TriMet’s approach to institutionalizing equity is distinguished by its use of standing external committees, leveraging its civil rights Title VI Program, the development of new metrics and an equity index that measure different aspects of service delivery, and the growth of internal capacity to do equity work.

In 2013, TriMet started the development of a quantitative “equity index”. The index identifies “fair neighborhoods” by weighing ten factors: people of color, limited English proficiency, youth population, limited access to vehicles, affordable housing, low income population (200% of federal poverty level) , elderly population, people with disabilities, low- and middle-wage jobs, and major retail and human / human service destinations.

In 2018, Oregon passed new statewide transportation funding legislation, HB2017, which provides an additional $ 48 million per year for TriMet; the agency prioritized investments in services in equity neighborhoods determined by the index for this additional funding.

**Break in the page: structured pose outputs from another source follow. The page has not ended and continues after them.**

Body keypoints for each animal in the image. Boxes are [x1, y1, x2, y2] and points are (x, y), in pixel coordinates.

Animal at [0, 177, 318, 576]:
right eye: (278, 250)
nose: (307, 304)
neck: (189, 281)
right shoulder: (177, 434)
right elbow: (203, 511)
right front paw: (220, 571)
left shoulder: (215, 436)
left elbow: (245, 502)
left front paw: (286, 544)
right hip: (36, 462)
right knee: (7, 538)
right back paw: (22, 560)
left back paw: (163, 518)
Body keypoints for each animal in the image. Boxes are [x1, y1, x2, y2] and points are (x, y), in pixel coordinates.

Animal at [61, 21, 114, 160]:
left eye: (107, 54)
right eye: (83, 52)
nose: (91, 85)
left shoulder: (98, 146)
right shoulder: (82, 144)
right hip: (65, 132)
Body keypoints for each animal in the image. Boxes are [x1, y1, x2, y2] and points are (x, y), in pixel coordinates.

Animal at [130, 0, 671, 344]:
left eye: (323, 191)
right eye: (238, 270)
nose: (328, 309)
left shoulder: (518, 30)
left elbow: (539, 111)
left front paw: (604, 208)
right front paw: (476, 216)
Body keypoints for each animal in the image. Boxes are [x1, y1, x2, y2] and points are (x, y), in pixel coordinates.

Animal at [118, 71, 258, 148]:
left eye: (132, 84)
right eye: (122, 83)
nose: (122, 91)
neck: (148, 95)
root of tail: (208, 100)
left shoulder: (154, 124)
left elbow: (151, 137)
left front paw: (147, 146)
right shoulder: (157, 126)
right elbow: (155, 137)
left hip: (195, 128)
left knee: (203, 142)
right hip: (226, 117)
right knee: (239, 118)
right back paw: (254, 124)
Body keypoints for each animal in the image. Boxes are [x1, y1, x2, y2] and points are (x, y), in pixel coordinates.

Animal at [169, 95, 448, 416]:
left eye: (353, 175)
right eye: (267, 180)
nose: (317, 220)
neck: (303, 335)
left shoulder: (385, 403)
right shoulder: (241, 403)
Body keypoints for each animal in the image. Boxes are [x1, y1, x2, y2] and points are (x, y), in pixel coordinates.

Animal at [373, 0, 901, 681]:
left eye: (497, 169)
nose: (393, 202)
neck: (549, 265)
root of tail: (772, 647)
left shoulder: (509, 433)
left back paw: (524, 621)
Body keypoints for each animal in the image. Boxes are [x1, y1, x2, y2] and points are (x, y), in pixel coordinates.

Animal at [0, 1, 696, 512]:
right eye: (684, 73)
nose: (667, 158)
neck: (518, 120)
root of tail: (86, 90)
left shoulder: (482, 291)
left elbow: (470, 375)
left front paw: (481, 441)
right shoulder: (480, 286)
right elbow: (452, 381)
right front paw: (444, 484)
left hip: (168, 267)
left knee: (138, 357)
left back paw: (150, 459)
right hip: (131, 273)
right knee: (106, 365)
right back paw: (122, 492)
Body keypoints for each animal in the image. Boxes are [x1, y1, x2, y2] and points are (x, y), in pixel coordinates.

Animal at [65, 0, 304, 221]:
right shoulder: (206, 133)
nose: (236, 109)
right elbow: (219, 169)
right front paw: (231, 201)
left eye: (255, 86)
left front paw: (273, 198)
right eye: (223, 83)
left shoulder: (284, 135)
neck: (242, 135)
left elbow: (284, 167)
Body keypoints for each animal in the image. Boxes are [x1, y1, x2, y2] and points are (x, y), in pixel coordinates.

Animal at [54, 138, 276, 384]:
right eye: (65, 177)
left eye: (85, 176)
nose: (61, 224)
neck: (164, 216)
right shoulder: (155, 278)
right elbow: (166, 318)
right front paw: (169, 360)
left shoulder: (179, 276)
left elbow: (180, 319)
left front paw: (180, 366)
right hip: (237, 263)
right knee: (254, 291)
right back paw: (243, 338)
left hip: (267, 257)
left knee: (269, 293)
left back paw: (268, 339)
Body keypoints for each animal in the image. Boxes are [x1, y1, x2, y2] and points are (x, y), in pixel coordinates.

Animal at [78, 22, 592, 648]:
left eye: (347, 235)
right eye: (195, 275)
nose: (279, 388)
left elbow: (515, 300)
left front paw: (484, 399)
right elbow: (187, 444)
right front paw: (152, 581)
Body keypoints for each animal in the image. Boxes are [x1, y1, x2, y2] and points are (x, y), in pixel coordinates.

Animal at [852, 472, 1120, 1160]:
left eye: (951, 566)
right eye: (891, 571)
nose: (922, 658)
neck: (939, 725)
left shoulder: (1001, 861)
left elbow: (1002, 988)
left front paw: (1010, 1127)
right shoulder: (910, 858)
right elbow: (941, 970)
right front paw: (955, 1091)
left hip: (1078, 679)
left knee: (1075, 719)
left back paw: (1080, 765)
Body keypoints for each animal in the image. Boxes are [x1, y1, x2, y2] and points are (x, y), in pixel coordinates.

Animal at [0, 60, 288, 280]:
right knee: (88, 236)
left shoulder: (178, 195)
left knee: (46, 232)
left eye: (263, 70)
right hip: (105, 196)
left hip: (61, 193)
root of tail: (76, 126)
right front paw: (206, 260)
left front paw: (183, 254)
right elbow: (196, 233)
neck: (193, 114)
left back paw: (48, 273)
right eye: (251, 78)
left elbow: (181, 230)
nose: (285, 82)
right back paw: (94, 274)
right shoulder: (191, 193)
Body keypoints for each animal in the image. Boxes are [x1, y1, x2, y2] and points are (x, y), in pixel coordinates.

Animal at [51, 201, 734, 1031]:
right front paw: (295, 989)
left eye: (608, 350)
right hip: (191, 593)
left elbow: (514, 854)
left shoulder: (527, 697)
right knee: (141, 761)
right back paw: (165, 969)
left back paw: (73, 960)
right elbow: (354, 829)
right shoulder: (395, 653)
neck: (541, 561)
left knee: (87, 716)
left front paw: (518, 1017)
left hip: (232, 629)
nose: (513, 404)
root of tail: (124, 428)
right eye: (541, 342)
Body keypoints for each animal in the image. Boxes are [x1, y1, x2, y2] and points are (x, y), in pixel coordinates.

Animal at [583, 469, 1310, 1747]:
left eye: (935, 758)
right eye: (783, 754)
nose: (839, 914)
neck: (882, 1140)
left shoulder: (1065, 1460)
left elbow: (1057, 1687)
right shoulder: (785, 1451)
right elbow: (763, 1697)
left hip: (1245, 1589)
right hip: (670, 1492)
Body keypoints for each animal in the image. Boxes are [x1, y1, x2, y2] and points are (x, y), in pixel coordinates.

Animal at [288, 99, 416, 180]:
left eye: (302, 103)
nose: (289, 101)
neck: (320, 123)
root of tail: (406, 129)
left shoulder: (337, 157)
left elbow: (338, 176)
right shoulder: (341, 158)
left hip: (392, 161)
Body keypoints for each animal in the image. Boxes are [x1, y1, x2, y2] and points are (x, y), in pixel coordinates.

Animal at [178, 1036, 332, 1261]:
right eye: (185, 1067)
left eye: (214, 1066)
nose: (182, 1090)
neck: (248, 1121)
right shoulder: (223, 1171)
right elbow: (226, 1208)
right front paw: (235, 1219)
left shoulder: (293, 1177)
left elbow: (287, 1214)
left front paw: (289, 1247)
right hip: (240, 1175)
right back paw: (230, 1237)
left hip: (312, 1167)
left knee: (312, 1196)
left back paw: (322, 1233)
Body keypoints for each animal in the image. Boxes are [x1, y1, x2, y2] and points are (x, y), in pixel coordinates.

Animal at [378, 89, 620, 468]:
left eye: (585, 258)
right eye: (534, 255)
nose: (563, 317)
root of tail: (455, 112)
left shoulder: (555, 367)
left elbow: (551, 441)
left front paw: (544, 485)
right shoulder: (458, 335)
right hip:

TriMet has incorporated fairness measures into its 5-year business plan process. In 2017, the agency found that the average age of vehicles on routes serving primarily people of color or low-income people was 12% higher than the average age of vehicles on other routes. As a result, the agency retired the older buses and looked at how it allocated vehicles to different depots, and changed its process to improve this metric in the years to come.

Objective: To ensure an equitable distribution of services and resources through the TriMet system

Measure: Access of minorities and low-income people to less than five percent or more than access of non-minorities and low-income people according to different measures:

  • Hours of income provided
  • Vehicle loads
  • Punctual performance
  • Service availability
  • Vehicle allocation
  • Stop amenities

At the heart of TriMet’s fairness work is the use of its Public Transit Equity Advisory Committee, which includes a TriMet board member and representatives from 16 organizations working with transit-dependent populations, youth, community colleges, housing and advocacy groups. TEAC meets monthly and is primarily a vehicle for TriMet to inform and obtain feedback from community partners on projects, initiatives and agency research studies that could influence equitable service delivery. In 2020, for example, TEAC’s agendas included discussions on changes to the low-income fare registration process, plans to extend bus lanes and light rail, and changes to public transport policing.

Many government agencies have advisory committees that accept input but fail to change agency decision-making. Those interviewed by TriMet say TEAC stands out because agency management sees it as a serious place to review policy proposals and inform policy conversations. In other words, the proposed changes are discussed in committee early enough for a significant change to result, and agency management considers TEAC membership important. The presence of a member of the board of directors within the committee creates a link with the rest of the board.

According to interviewees, TriMet intentionally increased the number of employees assigned to equity-related work, to 20 full-time employees assigned to equity initiatives in several departments.